Anahita Bagheri is an Iranian interdisciplinary artist based in NYC. Anahita uses a wide range of media in her practice, including multimedia sculpture, artist books, video, performance, and sound. Her work has been shown at Arsenal Gallery, 25 East Gallery, and Wollman Hall in NYC. She has exhibited at biennials and art fairs, including Bon-gah Art Book Fair, and The 2nd Iran Contemporary Art Biennale, as well as at Etemad Gallery, O Gallery, and Soo Contemporary Gallery in Tehran. Anahita is currently an MFA candidate at Parsons School of Design on a full Presidential Scholarship.
Stefano Caimi (Born 1991, Merate, Italy) lives and works in Milan.
Caimi’s research is focused on the natural landscape as a mixture of ecological relationships, natural processes that keep the landscape alive, and generate the image we perceive of it. His work emphasizes these processes by setting them in a technological, reductionist scenario where shape, color, and matter highlight their fundamental role within the ecosystem.
“I’ve always been fascinated by the biological complexity I find in nature.
A dense network of hidden and interconnected relations ”
He seeks a tension between detail and context, a complexity that leads the audience to a continuous shift of perspective.

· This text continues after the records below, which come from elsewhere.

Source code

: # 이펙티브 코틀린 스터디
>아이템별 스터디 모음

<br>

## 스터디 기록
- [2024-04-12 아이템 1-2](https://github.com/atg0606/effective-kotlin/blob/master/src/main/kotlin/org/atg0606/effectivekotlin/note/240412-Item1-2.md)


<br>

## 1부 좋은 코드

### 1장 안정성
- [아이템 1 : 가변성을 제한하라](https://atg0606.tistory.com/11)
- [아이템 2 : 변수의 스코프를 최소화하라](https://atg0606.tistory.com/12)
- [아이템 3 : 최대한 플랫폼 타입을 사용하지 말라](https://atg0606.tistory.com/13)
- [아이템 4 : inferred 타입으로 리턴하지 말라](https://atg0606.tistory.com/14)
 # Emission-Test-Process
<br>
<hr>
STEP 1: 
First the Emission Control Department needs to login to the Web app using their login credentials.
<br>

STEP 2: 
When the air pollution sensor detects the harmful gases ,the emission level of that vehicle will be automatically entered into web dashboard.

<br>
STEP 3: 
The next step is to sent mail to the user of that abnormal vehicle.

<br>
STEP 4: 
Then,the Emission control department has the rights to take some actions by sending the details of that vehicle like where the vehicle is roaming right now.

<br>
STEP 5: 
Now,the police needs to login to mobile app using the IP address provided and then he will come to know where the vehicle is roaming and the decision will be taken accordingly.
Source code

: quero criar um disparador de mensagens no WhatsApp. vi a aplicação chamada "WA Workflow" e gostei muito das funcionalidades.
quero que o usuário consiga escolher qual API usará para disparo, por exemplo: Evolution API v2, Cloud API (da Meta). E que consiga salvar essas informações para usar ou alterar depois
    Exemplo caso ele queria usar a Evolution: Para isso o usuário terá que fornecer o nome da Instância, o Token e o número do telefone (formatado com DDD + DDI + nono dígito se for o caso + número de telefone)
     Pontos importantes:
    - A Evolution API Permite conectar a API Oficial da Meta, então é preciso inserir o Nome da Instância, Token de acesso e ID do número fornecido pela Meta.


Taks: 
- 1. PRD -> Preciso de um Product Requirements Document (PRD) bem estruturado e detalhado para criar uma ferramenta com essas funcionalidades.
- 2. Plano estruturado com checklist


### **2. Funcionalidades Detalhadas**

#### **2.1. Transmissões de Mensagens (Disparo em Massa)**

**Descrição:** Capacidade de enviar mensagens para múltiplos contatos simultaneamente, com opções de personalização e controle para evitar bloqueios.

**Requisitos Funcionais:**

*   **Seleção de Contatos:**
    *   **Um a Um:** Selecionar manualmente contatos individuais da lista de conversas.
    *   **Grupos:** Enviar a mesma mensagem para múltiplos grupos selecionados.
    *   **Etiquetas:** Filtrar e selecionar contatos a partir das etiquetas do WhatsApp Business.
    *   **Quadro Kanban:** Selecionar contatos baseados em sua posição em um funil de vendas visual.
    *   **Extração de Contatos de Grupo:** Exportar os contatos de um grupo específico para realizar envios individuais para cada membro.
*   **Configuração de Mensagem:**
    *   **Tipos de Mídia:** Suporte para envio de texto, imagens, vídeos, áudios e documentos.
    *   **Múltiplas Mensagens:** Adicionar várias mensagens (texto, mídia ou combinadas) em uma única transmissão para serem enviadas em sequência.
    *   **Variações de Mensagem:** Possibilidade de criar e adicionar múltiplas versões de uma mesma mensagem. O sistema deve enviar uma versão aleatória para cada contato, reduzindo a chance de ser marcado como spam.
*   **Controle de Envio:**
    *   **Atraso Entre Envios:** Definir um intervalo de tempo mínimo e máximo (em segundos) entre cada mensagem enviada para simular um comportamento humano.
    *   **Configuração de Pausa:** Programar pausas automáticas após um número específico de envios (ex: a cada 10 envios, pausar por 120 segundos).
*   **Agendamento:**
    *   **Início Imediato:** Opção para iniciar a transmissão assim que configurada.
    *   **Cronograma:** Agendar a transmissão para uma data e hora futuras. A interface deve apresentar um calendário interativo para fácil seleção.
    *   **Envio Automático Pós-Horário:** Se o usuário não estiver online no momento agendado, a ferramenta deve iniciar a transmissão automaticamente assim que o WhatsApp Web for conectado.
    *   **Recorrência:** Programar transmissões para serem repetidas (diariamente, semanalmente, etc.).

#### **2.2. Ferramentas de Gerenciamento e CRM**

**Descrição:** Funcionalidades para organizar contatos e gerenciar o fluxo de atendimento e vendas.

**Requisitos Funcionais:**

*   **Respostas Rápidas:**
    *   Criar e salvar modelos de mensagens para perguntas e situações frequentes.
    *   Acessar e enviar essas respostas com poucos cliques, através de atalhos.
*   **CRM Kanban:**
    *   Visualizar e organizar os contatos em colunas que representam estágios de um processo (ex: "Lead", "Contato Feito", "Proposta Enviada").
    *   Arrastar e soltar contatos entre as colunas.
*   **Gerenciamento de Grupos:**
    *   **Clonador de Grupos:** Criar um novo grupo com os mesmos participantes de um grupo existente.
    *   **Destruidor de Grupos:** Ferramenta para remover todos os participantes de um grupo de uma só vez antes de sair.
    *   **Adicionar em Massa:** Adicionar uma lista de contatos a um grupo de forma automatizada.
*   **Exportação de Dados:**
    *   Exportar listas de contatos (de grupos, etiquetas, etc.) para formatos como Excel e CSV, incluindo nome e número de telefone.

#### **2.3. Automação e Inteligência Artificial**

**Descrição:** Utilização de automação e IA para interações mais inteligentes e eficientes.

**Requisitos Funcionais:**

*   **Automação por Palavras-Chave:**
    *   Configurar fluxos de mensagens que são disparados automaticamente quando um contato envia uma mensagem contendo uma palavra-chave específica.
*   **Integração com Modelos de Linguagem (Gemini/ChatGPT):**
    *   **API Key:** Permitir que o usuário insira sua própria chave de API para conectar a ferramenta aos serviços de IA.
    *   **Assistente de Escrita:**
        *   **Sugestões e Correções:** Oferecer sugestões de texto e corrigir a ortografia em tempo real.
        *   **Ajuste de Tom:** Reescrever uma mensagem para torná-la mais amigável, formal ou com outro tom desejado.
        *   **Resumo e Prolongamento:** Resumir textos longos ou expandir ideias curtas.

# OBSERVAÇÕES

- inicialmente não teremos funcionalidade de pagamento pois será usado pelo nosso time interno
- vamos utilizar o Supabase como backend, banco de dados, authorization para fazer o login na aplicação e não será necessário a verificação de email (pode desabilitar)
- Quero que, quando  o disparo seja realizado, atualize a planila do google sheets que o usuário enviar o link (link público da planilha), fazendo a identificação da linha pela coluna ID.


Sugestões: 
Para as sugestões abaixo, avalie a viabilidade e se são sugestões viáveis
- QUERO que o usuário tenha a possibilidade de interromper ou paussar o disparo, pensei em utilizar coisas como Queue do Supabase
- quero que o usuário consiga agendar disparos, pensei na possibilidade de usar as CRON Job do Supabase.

The artworks, fragments of the contemporary landscape, are the blossoming of an era in which the human-environment relationship is increasingly central. Math, ecology, programming, and chemistry are the media used to focus the subject of an artwork in order to inspect the process of its creation. He adopts a transdisciplinary approach encompassing new media, sculpture, photography, and installation.
Stefano Caimi’s works and installations have been exhibited at diverse solo and group exhibitions in Italy, the Netherlands, South Korea, China, and the United States. His work is held in various public and private collections, including AkzoNobel Art Foundation (NL), Anthropocene Collection of MUSE Museum (IT), and In4Art (NL). He is in residency at Dolomiti Contemporanee (IT) and actively collaborates with the Centre for Studies on Alpine Environment, University of Padua.